→ Dataset records:
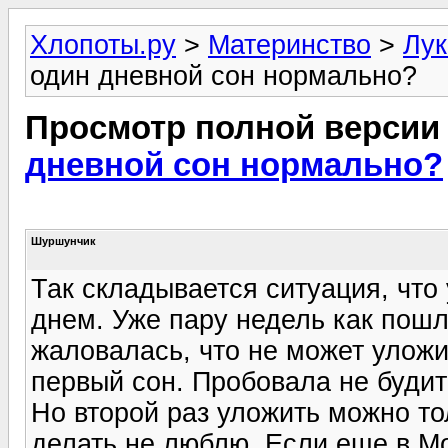
Хлопоты.ру
>
Материнство
>
Лук
один дневной сон нормально?
Просмотр полной версии
дневной сон нормально?
Шуршунчик
Так складывается ситуация, что
днем. Уже пару недель как пош
жаловалась, что не может уложи
первый сон. Пробовала не будить
Но второй раз уложить можно то
делать не люблю. Если еще в Мо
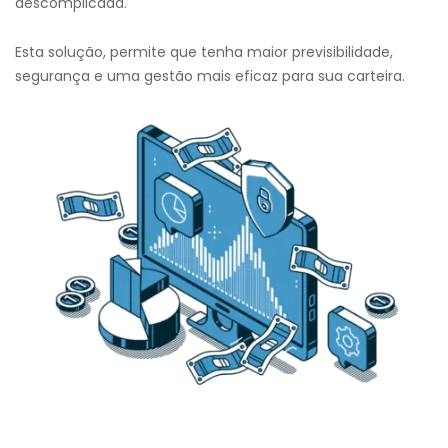
descomplicada.
Esta solução, permite que tenha maior previsibilidade,
segurança e uma gestão mais eficaz para sua carteira.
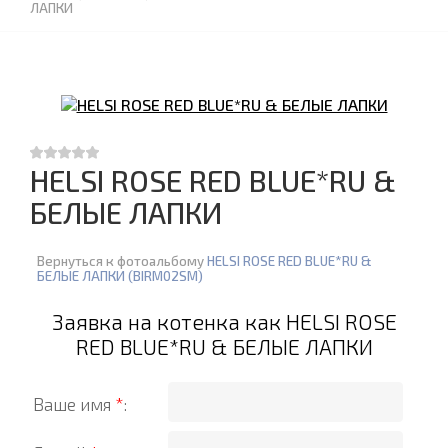
ЛАПКИ
HELSI ROSE RED BLUE*RU &
БЕЛЫЕ ЛАПКИ
Вернуться к фотоальбому
HELSI ROSE RED BLUE*RU &
БЕЛЫЕ ЛАПКИ (BIRM02SM)
Заявка на котенка как HELSI ROSE
RED BLUE*RU & БЕЛЫЕ ЛАПКИ
Ваше имя
*
:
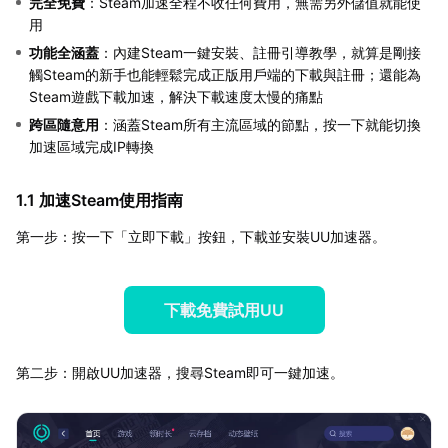
完全免費
：Steam加速全程不收任何費用，無需另外儲值就能使
用
功能全涵蓋
：內建Steam一鍵安裝、註冊引導教學，就算是剛接
觸Steam的新手也能輕鬆完成正版用戶端的下載與註冊；還能為
Steam遊戲下載加速，解決下載速度太慢的痛點
跨區隨意用
：涵蓋Steam所有主流區域的節點，按一下就能切換
加速區域完成IP轉換
1.1 加速Steam使用指南
第一步：按一下「立即下載」按鈕，下載並安裝UU加速器。
下載免費試用UU
第二步：開啟UU加速器，搜尋Steam即可一鍵加速。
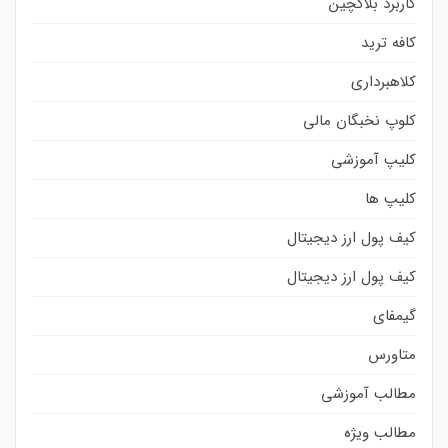
کاربرد بلاکچین
کافه ترید
کلاهبرداری
کلوپ نخبگان مالی
کلیپ آموزشی
کلیپ ها
کیف پول ارز دیجیتال
کیف پول ارز دیجیتال
گیمفای
متاورس
مطالب آموزشی
مطالب ویژه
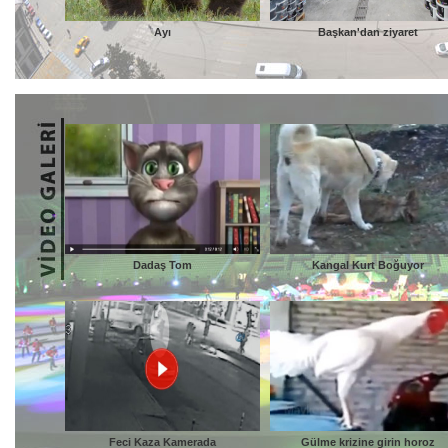
Ayı
Başkan'dan ziyaret
Dadaş Tom
Kangal Kurt Boğuyor
Feci Kaza Kamerada
Gülme krizine girin horoz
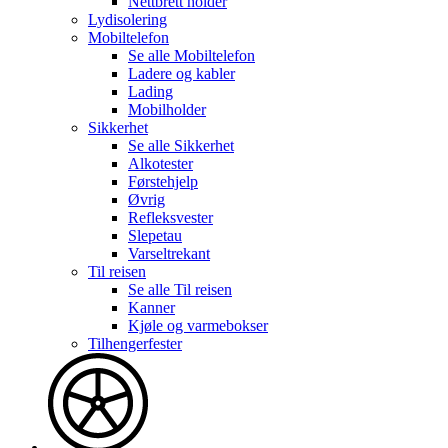
Nettbrett holder
Lydisolering
Mobiltelefon
Se alle
Mobiltelefon
Ladere og kabler
Lading
Mobilholder
Sikkerhet
Se alle
Sikkerhet
Alkotester
Førstehjelp
Øvrig
Refleksvester
Slepetau
Varseltrekant
Til reisen
Se alle
Til reisen
Kanner
Kjøle og varmebokser
Tilhengerfester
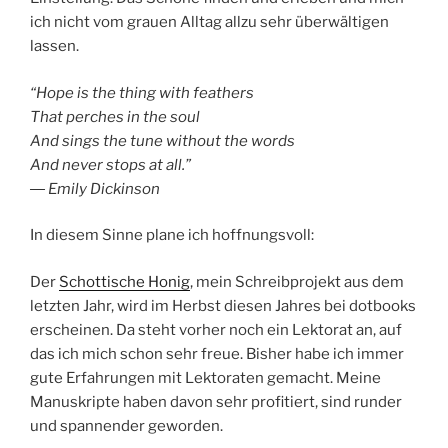
ich nicht vom grauen Alltag allzu sehr überwältigen
lassen.
“Hope is the thing with feathers
That perches in the soul
And sings the tune without the words
And never stops at all.”
― Emily Dickinson
In diesem Sinne plane ich hoffnungsvoll:
Der
Schottische Honig
, mein Schreibprojekt aus dem
letzten Jahr, wird im Herbst diesen Jahres bei dotbooks
erscheinen. Da steht vorher noch ein Lektorat an, auf
das ich mich schon sehr freue. Bisher habe ich immer
gute Erfahrungen mit Lektoraten gemacht. Meine
Manuskripte haben davon sehr profitiert, sind runder
und spannender geworden.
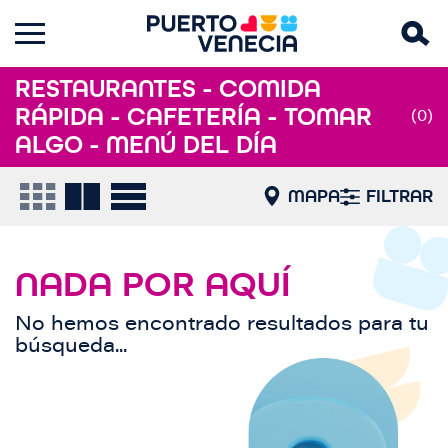
RESTAURANTES - COMIDA
RÁPIDA - CAFETERÍA - TOMAR
(0)
ALGO - MENÚ DEL DÍA
MAPA
FILTRAR
NADA POR AQUÍ
No hemos encontrado resultados para tu
búsqueda...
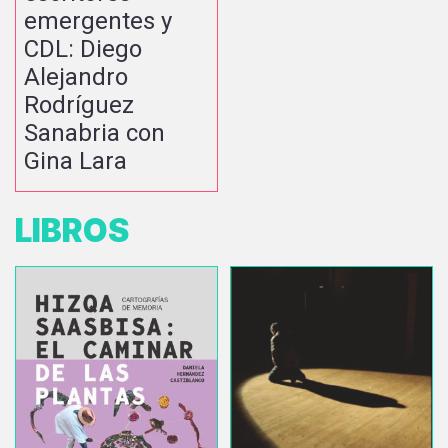
emergentes y
CDL: Diego
Alejandro
Rodríguez
Sanabria con
Gina Lara
LIBROS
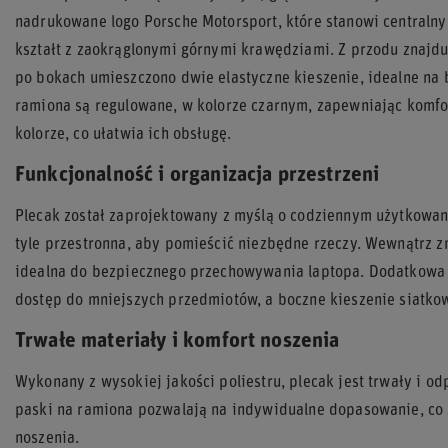
nadrukowane logo Porsche Motorsport, które stanowi centralny
kształt z zaokrąglonymi górnymi krawędziami. Z przodu znajdu
po bokach umieszczono dwie elastyczne kieszenie, idealne na 
ramiona są regulowane, w kolorze czarnym, zapewniając komfo
kolorze, co ułatwia ich obsługę.
Funkcjonalność i organizacja przestrzeni
Plecak został zaprojektowany z myślą o codziennym użytkowan
tyle przestronna, aby pomieścić niezbędne rzeczy. Wewnątrz z
idealna do bezpiecznego przechowywania laptopa. Dodatkowa 
dostęp do mniejszych przedmiotów, a boczne kieszenie siatko
Trwałe materiały i komfort noszenia
Wykonany z wysokiej jakości poliestru, plecak jest trwały i 
paski na ramiona pozwalają na indywidualne dopasowanie, co
noszenia.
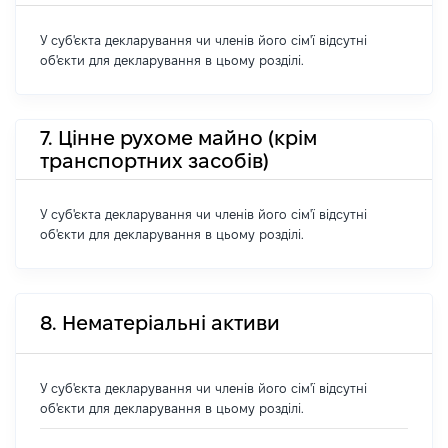
У суб'єкта декларування чи членів його сім'ї відсутні
об'єкти для декларування в цьому розділі.
7. Цінне рухоме майно (крім
транспортних засобів)
У суб'єкта декларування чи членів його сім'ї відсутні
об'єкти для декларування в цьому розділі.
8. Нематеріальні активи
У суб'єкта декларування чи членів його сім'ї відсутні
об'єкти для декларування в цьому розділі.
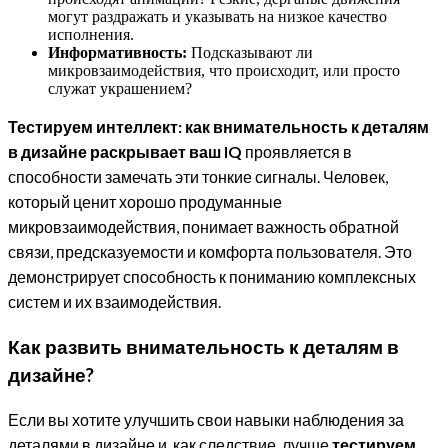
могут раздражать и указывать на низкое качество
исполнения.
Информативность:
Подсказывают ли
микровзаимодействия, что происходит, или просто
служат украшением?
Тестируем интеллект: как внимательность к деталям
в дизайне раскрывает ваш IQ
проявляется в
способности замечать эти тонкие сигналы. Человек,
который ценит хорошо продуманные
микровзаимодействия, понимает важность обратной
связи, предсказуемости и комфорта пользователя. Это
демонстрирует способность к пониманию комплексных
систем и их взаимодействия.
Как развить внимательность к деталям в
дизайне?
Если вы хотите улучшить свои навыки наблюдения за
деталями в дизайне и, как следствие, лучше
тестируем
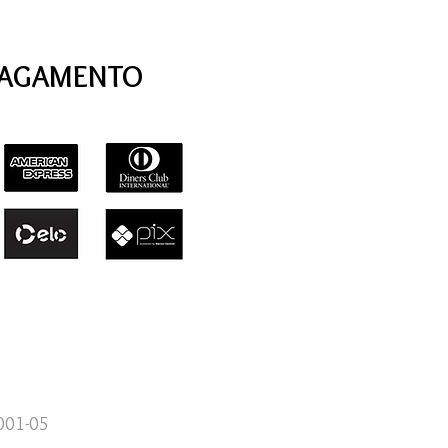
PAGAMENTO
0001-05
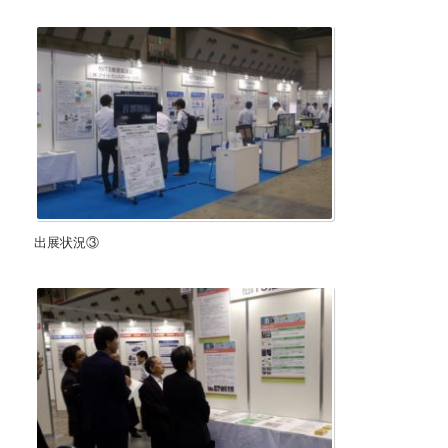
出展状況③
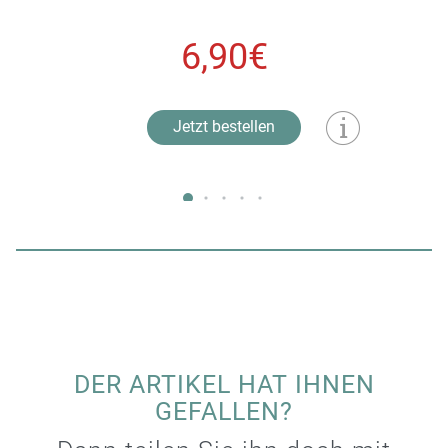
6,90€
Jetzt bestellen
DER ARTIKEL HAT IHNEN
GEFALLEN?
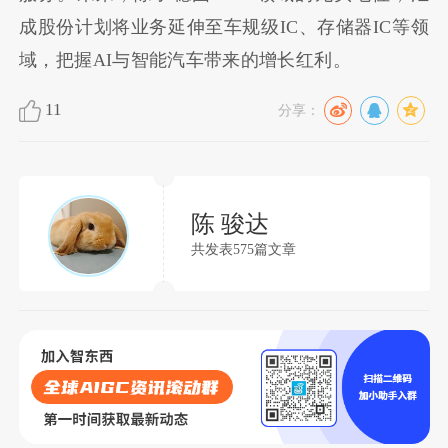
成股份计划将业务延伸至车规级IC、存储器IC等领
域，把握AI与智能汽车带来的增长红利。
11
分享：
陈 骏达
共发表575篇文章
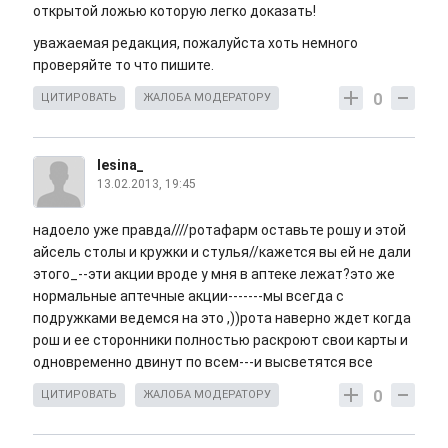
открытой ложью которую легко доказать!
уважаемая редакция, пожалуйста хоть немного
проверяйте то что пишите.
0
ЦИТИРОВАТЬ
ЖАЛОБА МОДЕРАТОРУ
lesina_
13.02.2013, 19:45
надоело уже правда////ротафарм оставьте рошу и этой
айсель столы и кружки и стулья//кажется вы ей не дали
этого_--эти акции вроде у мня в аптеке лежат?это же
нормальные аптечные акции-------мы всегда с
подружками ведемся на это ,))рота наверно ждет когда
рош и ее сторонники полностью раскроют свои карты и
одновременно двинут по всем---и высветятся все
0
ЦИТИРОВАТЬ
ЖАЛОБА МОДЕРАТОРУ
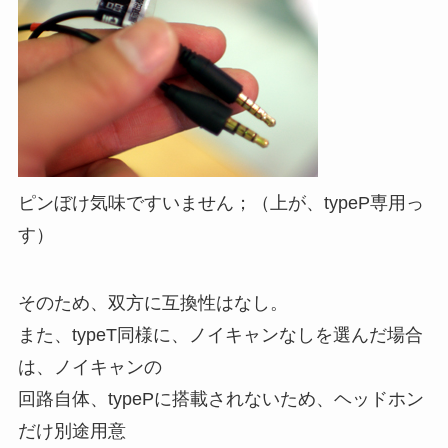
ピンぼけ気味ですいません；（上が、typeP専用っ
す）
そのため、双方に互換性はなし。
また、typeT同様に、ノイキャンなしを選んだ場合
は、ノイキャンの
回路自体、typePに搭載されないため、ヘッドホン
だけ別途用意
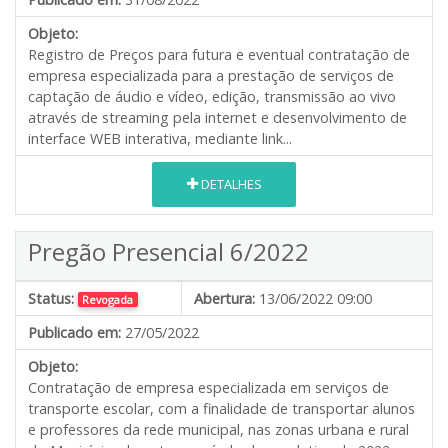
Objeto:
Registro de Preços para futura e eventual contratação de
empresa especializada para a prestação de serviços de
captação de áudio e vídeo, edição, transmissão ao vivo
através de streaming pela internet e desenvolvimento de
interface WEB interativa, mediante link...
DETALHES
Pregão Presencial 6/2022
Status:
Abertura:
13/06/2022 09:00
Revogada
Publicado em:
27/05/2022
Objeto:
Contratação de empresa especializada em serviços de
transporte escolar, com a finalidade de transportar alunos
e professores da rede municipal, nas zonas urbana e rural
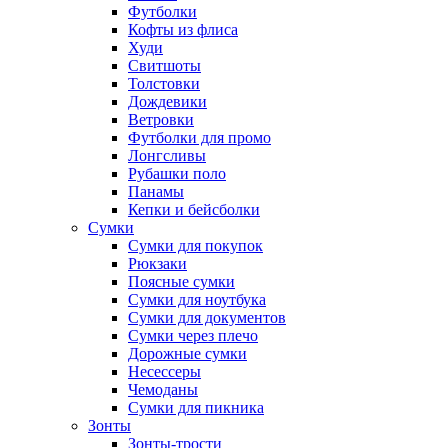
Футболки
Кофты из флиса
Худи
Свитшоты
Толстовки
Дождевики
Ветровки
Футболки для промо
Лонгсливы
Рубашки поло
Панамы
Кепки и бейсболки
Сумки
Сумки для покупок
Рюкзаки
Поясные сумки
Сумки для ноутбука
Сумки для документов
Сумки через плечо
Дорожные сумки
Несессеры
Чемоданы
Сумки для пикника
Зонты
Зонты-трости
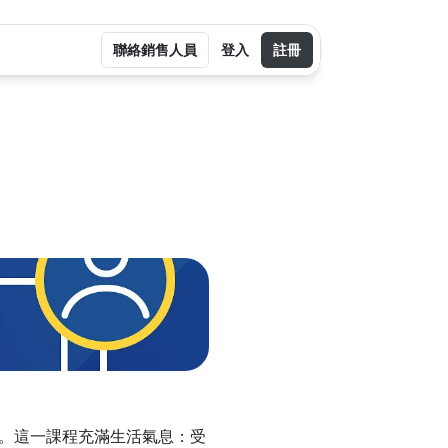
聯絡銷售人員
登入
註冊
試。這一課程充滿生活氣息：受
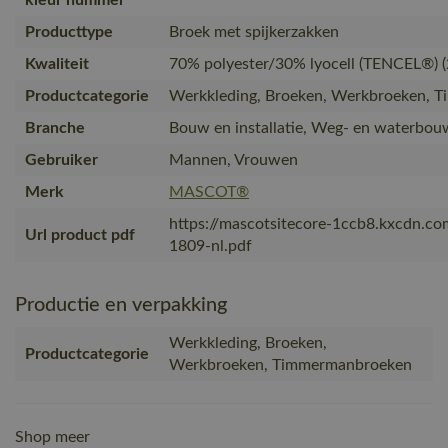
Producttype
Broek met spijkerzakken
Kwaliteit
70% polyester/30% lyocell (TENCEL®) (
Productcategorie
Werkkleding, Broeken, Werkbroeken, 
Branche
Bouw en installatie, Weg- en waterbouw
Gebruiker
Mannen, Vrouwen
Merk
MASCOT®
https://mascotsitecore-1ccb8.kxcdn.c
Url product pdf
1809-nl.pdf
Productie en verpakking
Werkkleding, Broeken,
Productcategorie
Werkbroeken, Timmermanbroeken
Shop meer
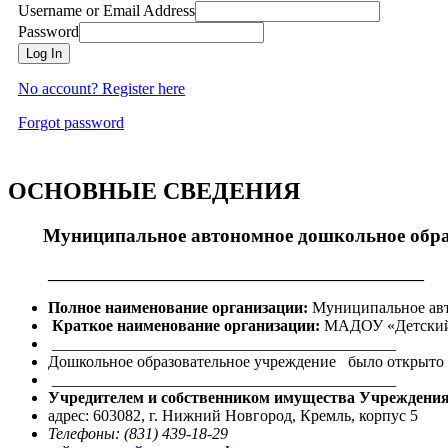
Username or Email Address
Password
Log In
No account? Register here
Forgot password
ОСНОВНЫЕ СВЕДЕНИЯ
Муниципальное автономное дошкольное обра
_______________________________________________
Полное наименование организации:
Муниципальное авт
Краткое наименование организации:
МАДОУ «Детский
___________________________________________
Дошкольное образовательное учреждение было открыто
___________________________________________
Учредителем и собственником имущества Учреждения
адрес: 603082, г. Нижний Новгород, Кремль, корпус 5
Телефоны: (831) 439-18-29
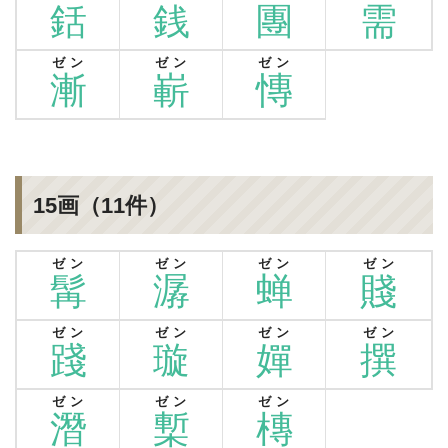
銛
銭
團
需
ゼン
ゼン
ゼン
漸
嶄
慱
15画（11件）
ゼン
ゼン
ゼン
ゼン
髯
潺
蝉
賤
ゼン
ゼン
ゼン
ゼン
踐
璇
嬋
撰
ゼン
ゼン
ゼン
潛
槧
槫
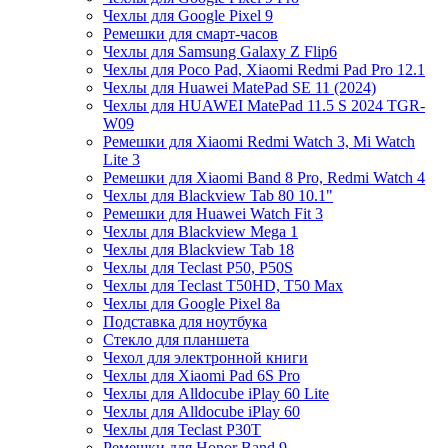
Чехлы для Google Pixel 9
Ремешки для смарт-часов
Чехлы для Samsung Galaxy Z Flip6
Чехлы для Poco Pad, Xiaomi Redmi Pad Pro 12.1
Чехлы для Huawei MatePad SE 11 (2024)
Чехлы для HUAWEI MatePad 11.5 S 2024 TGR-
W09
Ремешки для Xiaomi Redmi Watch 3, Mi Watch
Lite 3
Ремешки для Xiaomi Band 8 Pro, Redmi Watch 4
Чехлы для Blackview Tab 80 10.1"
Ремешки для Huawei Watch Fit 3
Чехлы для Blackview Mega 1
Чехлы для Blackview Tab 18
Чехлы для Teclast P50, P50S
Чехлы для Teclast T50HD, T50 Max
Чехлы для Google Pixel 8a
Подставка для ноутбука
Стекло для планшета
Чехол для электронной книги
Чехлы для Xiaomi Pad 6S Pro
Чехлы для Alldocube iPlay 60 Lite
Чехлы для Alldocube iPlay 60
Чехлы для Teclast P30T
Ремешки для Honor Band 9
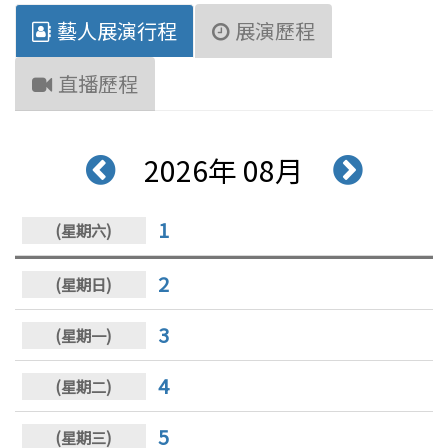
藝人展演行程
展演歷程
直播歷程
2026年 08月
1
2
3
4
5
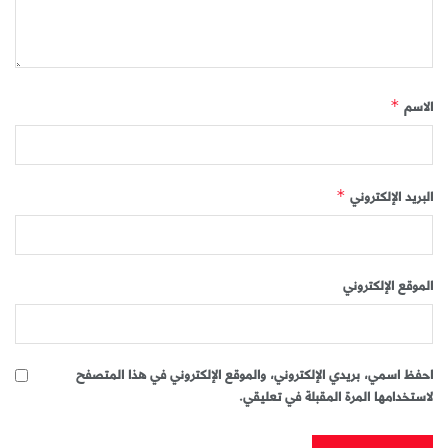
الاسم
*
البريد الإلكتروني
*
الموقع الإلكتروني
احفظ اسمي، بريدي الإلكتروني، والموقع الإلكتروني في هذا المتصفح
لاستخدامها المرة المقبلة في تعليقي.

→ What you will do: Lines above that have "serviços": copy each of them.

→ Problem solution:
empresa especializada para a prestação de serviços de
Contratação de empresa especializada em serviços de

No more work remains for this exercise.